SELECTED EXTRACT
• • •

Let $V$ be a finite dimensional vector space over $\mathbb{R}$ or $\mathbb{C}$, $Q$ a quadratic form on $V$ and $\mathrm{Cl}(V,Q)$ the corresponding Clifford algebra. Now consider the multiplicative group of units of this Clifford algebra, namely:
$$ \mathrm{Cl}^\times(V,Q):=\{\phi\in\mathrm{Cl}(V,Q):\exists\psi\in\mathrm{Cl}(V,Q)\quad\phi\psi=\psi\phi=1\} $$
I would like to prove that this group is a Lie group, so anybody with an answer is welcome!
My idea is the following. Equip the Clifford algebra with the topology given by the quadratic form. Then the unit ball is included in $\mathrm{Cl}^\times(V,Q)$, so we can prove that $\mathrm{Cl}^\times(V,Q)$ is an open set of $\mathrm{Cl}(V,Q)$ using the same method used to prove that the set of isomorphisms between to Banach spaces is an open set, if I am not wrong. Therefore, $\mathrm{Cl}^\times(V,Q)$ is a manifold. The inverse operation is smooth because
$$ \forall v\in V\quad v^{-1}=-v/Q(v) $$
and the multiplication is certainly smooth because it comes basically from the map $v\mapsto v\otimes\cdot$ which is linear. Therefore we have a Lie group.
Are these arguments correct? At least, I would like to know if there is a generalization of this, like the group of units of a Banach algebra is always a Lie group (or at least a topological one)?
Many thanks!

• • •

Part of a data file:
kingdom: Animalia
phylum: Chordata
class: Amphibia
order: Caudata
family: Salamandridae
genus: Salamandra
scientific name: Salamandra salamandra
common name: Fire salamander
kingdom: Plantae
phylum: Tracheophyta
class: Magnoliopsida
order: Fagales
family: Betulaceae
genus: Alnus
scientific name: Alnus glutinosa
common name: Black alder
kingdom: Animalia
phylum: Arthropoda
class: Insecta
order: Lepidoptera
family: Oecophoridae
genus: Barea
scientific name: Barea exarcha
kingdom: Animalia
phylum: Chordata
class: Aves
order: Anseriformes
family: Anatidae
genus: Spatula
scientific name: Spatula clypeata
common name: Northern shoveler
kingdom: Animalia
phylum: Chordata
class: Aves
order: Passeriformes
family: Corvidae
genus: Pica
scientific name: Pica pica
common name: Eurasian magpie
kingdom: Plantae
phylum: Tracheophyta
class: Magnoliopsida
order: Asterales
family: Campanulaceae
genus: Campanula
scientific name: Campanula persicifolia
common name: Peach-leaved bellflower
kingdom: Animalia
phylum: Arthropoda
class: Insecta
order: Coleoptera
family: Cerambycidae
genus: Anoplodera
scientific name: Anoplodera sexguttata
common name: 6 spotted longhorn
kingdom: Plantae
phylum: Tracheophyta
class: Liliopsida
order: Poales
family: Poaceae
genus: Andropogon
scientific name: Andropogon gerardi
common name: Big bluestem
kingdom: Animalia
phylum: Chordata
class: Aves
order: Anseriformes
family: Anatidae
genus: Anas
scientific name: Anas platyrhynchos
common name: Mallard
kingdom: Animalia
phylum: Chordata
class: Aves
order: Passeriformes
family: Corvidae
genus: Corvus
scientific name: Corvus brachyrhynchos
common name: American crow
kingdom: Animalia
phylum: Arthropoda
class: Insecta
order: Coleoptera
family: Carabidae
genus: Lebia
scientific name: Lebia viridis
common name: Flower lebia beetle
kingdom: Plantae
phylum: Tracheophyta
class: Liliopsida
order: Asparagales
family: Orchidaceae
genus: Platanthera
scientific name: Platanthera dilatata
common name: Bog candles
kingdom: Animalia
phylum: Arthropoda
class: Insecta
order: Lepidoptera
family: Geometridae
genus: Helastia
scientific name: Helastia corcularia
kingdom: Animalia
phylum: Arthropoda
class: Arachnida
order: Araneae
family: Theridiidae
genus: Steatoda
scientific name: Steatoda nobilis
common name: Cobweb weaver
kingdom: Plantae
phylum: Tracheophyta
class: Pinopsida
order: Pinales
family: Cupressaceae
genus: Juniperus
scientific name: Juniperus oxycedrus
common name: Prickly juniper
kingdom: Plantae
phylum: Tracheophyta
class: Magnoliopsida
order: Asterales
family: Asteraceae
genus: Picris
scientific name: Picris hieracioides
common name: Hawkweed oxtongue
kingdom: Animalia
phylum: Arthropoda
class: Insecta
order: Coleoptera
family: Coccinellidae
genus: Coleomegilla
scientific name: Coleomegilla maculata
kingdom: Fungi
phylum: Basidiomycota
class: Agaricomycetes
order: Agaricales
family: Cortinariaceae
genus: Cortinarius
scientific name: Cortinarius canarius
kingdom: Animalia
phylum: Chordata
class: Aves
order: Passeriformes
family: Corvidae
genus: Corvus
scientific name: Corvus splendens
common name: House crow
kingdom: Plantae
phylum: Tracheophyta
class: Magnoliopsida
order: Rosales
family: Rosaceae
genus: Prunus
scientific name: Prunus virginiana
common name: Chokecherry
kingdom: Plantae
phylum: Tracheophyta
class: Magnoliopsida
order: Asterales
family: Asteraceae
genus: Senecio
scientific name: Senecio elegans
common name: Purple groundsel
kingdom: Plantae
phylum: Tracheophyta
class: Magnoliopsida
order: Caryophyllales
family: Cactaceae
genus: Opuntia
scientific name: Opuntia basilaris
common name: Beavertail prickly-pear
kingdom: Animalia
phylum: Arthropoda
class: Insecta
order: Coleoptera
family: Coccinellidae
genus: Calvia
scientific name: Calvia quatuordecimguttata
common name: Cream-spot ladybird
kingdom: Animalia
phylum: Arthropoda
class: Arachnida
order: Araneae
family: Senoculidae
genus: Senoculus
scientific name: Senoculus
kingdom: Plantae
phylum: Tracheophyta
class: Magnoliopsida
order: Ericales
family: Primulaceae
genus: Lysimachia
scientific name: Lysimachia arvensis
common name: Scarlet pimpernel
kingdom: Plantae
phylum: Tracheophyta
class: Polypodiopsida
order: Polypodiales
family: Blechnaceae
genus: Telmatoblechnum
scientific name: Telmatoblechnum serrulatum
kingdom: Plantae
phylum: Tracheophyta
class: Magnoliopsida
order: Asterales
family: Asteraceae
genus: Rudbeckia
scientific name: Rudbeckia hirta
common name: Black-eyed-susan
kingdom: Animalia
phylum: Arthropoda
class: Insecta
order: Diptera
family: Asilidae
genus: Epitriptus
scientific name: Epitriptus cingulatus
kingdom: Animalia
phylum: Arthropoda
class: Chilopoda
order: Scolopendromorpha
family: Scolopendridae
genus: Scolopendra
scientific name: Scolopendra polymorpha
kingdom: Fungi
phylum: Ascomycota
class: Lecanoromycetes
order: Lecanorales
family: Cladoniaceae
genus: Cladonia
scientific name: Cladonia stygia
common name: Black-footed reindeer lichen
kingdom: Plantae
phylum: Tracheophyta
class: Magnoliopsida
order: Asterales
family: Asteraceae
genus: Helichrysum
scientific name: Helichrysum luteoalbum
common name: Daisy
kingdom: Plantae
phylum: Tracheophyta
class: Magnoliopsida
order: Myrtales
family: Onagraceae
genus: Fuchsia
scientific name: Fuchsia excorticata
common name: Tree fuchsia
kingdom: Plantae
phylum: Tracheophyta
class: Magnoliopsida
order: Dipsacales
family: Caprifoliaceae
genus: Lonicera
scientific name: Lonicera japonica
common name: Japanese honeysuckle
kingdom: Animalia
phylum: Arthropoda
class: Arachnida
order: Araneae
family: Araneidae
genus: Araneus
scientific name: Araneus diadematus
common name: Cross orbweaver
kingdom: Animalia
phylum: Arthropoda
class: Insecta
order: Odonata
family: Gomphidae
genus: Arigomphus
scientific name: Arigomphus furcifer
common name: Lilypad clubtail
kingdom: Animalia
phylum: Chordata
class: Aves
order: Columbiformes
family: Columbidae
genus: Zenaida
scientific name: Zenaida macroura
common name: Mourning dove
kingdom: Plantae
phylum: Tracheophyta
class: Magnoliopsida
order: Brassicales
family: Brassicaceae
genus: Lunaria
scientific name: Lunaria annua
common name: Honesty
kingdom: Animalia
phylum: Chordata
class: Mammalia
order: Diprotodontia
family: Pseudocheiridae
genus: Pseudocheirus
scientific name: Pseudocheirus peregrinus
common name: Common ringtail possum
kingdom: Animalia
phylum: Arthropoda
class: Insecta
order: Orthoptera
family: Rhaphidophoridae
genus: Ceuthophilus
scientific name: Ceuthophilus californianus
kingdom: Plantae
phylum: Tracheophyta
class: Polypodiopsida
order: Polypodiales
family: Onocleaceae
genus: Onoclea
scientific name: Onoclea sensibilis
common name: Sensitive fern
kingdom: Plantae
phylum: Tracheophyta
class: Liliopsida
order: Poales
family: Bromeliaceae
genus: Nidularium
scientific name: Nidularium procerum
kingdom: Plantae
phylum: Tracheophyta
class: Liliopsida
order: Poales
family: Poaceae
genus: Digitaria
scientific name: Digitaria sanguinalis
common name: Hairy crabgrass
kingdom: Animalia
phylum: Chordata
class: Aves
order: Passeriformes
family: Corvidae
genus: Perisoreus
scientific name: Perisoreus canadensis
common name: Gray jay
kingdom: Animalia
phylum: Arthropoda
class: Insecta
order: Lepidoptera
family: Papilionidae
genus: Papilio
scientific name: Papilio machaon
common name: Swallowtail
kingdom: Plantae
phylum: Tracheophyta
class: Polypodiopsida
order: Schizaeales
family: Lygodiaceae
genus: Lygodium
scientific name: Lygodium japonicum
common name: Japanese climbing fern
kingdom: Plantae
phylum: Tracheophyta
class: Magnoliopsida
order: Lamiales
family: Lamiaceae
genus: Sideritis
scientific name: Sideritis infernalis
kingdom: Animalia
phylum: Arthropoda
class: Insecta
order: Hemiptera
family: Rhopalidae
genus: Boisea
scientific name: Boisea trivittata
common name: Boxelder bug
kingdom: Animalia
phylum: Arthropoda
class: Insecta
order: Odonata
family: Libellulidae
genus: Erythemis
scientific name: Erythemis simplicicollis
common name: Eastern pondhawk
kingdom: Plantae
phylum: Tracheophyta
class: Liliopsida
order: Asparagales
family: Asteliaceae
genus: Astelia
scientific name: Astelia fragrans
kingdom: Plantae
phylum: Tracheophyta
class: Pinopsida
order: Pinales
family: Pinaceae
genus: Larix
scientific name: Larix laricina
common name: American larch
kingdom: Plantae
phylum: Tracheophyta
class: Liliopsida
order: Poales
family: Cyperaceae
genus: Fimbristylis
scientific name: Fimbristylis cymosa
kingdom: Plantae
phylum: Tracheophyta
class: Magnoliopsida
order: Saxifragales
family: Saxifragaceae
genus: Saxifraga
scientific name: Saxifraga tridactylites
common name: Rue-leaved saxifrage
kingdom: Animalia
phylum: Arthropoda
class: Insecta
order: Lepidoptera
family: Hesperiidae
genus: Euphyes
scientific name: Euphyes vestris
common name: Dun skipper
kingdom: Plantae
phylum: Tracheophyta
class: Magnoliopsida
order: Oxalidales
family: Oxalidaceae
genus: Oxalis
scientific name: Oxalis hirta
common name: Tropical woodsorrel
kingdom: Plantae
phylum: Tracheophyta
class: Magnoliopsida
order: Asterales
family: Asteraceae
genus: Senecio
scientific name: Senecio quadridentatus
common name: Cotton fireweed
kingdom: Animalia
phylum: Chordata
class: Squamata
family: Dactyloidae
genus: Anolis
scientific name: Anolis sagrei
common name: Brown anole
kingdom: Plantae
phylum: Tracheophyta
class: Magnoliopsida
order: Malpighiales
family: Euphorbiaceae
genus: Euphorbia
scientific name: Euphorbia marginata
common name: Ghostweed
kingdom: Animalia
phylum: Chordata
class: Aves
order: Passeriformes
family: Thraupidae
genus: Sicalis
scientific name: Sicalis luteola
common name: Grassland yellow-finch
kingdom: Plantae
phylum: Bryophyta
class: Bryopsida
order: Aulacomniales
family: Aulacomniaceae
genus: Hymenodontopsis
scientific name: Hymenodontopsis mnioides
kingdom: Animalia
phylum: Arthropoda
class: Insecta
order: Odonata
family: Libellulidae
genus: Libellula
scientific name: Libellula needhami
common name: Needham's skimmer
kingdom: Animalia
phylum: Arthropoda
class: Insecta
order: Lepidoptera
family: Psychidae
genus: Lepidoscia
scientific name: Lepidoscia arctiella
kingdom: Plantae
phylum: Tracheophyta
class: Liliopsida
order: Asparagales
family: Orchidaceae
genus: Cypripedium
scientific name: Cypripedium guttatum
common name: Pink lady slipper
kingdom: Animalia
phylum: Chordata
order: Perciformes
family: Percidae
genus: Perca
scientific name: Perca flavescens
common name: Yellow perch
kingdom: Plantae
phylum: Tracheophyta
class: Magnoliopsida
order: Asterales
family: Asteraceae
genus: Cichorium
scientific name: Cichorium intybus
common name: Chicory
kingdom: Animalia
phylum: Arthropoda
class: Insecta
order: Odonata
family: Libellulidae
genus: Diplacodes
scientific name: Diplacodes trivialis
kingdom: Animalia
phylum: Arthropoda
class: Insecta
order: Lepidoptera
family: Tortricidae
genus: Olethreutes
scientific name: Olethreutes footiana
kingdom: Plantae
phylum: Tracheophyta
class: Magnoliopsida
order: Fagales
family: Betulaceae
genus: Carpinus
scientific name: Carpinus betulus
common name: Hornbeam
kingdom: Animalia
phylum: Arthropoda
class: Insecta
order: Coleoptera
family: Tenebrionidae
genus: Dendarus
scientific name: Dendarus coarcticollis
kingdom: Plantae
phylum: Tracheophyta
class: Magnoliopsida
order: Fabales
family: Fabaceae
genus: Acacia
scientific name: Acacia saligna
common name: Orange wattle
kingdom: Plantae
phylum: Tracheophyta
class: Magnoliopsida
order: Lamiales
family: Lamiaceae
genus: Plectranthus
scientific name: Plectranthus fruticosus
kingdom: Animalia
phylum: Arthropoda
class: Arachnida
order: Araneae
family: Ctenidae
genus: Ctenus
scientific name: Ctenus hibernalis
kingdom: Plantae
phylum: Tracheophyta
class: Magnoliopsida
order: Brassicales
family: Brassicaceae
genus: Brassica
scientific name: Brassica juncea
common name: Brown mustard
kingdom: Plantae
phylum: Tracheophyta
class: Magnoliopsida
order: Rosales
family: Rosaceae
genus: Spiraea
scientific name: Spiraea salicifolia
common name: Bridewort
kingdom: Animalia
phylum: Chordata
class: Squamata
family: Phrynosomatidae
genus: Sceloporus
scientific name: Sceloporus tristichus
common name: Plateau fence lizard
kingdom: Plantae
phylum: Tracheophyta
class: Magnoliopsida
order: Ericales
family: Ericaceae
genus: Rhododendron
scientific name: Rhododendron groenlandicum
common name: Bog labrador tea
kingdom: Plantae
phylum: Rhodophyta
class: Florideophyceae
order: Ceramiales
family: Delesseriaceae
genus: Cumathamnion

• • •

STATED PROBLEM
Reproduce in full, word for word, the forum post about the group of units of a Clifford algebra.

ANSWER TO THE PROBLEM
Let $V$ be a finite dimensional vector space over $\mathbb{R}$ or $\mathbb{C}$, $Q$ a quadratic form on $V$ and $\mathrm{Cl}(V,Q)$ the corresponding Clifford algebra. Now consider the multiplicative group of units of this Clifford algebra, namely:
$$ \mathrm{Cl}^\times(V,Q):=\{\phi\in\mathrm{Cl}(V,Q):\exists\psi\in\mathrm{Cl}(V,Q)\quad\phi\psi=\psi\phi=1\} $$
I would like to prove that this group is a Lie group, so anybody with an answer is welcome!
My idea is the following. Equip the Clifford algebra with the topology given by the quadratic form. Then the unit ball is included in $\mathrm{Cl}^\times(V,Q)$, so we can prove that $\mathrm{Cl}^\times(V,Q)$ is an open set of $\mathrm{Cl}(V,Q)$ using the same method used to prove that the set of isomorphisms between to Banach spaces is an open set, if I am not wrong. Therefore, $\mathrm{Cl}^\times(V,Q)$ is a manifold. The inverse operation is smooth because
$$ \forall v\in V\quad v^{-1}=-v/Q(v) $$
and the multiplication is certainly smooth because it comes basically from the map $v\mapsto v\otimes\cdot$ which is linear. Therefore we have a Lie group.
Are these arguments correct? At least, I would like to know if there is a generalization of this, like the group of units of a Banach algebra is always a Lie group (or at least a topological one)?
Many thanks!